Florida voters can expect to see more anti-President Obama `tea parties' as conservatives nationwide turn their attention to the U.S. Senate race.

After Tuesday's elections, Florida looms as the next front in a war between moderates and conservatives that's dividing a Republican Party trying to surge toward the 2010 election.

The state's GOP primary for U.S. Senate has all the ingredients for an ideological powder keg.

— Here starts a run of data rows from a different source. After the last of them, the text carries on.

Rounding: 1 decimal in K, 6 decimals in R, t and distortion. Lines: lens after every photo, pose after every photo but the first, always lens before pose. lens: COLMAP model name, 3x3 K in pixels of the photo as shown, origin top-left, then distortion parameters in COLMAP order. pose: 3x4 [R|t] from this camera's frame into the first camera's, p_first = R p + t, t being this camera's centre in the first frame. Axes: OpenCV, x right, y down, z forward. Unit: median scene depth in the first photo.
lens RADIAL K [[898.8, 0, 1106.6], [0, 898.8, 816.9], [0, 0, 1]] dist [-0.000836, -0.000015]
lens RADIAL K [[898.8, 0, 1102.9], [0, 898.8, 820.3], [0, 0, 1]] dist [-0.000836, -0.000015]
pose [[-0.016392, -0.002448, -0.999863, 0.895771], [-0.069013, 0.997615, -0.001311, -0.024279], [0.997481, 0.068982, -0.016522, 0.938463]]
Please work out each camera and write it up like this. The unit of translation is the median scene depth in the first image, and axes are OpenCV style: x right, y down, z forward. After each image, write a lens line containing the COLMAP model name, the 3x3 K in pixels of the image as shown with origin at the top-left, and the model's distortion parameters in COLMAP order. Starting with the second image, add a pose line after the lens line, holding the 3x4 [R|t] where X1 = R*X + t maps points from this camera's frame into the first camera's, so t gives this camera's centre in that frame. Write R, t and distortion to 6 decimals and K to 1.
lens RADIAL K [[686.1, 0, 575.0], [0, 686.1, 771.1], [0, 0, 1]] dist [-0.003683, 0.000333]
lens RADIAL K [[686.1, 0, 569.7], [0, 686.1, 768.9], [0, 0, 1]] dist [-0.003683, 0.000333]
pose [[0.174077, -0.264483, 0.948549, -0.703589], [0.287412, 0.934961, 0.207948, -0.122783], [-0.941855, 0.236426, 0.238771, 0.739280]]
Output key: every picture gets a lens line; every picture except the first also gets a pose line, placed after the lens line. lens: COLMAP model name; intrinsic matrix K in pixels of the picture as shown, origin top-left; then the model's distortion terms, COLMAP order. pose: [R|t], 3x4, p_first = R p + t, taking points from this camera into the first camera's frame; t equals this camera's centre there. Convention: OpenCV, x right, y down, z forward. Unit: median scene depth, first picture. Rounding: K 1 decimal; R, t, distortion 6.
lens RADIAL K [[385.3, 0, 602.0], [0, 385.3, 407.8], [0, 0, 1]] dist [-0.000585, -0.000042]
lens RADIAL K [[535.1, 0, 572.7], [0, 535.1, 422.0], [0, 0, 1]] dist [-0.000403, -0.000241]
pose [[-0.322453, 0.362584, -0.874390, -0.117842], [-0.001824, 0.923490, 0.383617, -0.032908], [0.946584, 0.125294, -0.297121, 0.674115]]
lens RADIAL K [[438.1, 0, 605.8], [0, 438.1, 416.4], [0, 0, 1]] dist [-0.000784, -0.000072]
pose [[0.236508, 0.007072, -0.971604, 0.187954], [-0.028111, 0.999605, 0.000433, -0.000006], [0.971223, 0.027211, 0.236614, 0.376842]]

It pits the sitting governor, Charlie Crist, who embraced President Barack Obama's spending plan, against a scrappy former state lawmaker, Marco Rubio, who's become a darling of the conservative movement.

And it's all happening in the nation's biggest swing state, which typically leans Republican but fell for Obama in the 2008 election and has five statewide seats that will be up for grabs in 2010.

Some conservative groups active in a New York congressional race that forced out a moderate Republican say Florida is next on their agenda.

``There's no question that the Florida race is going to be a focal point of the 2010 election cycle, with its classic David-and-Goliath matchup,'' said Mike Connolly, a spokesman for the Club for Growth, an anti-tax group that spent $1 million in the last month in New York. ``There's no question that Florida is going to attract and energize conservatives.''

The group is expected to endorse Rubio in the coming weeks, raising the prospect of an anti-Crist media blitz that could cut into the governor's fivefold fundraising advantage. FreedomWorks, a group that led many of the anti-Obama ``tea party'' rallies nationwide, is also setting its sights on Florida.

``The small government activists and the tea party movement is drawn to Rubio with great enthusiasm, and they're going to assert themselves,'' said FreedomWorks Chairman Dick Armey, a former Republican leader in the House of Representatives.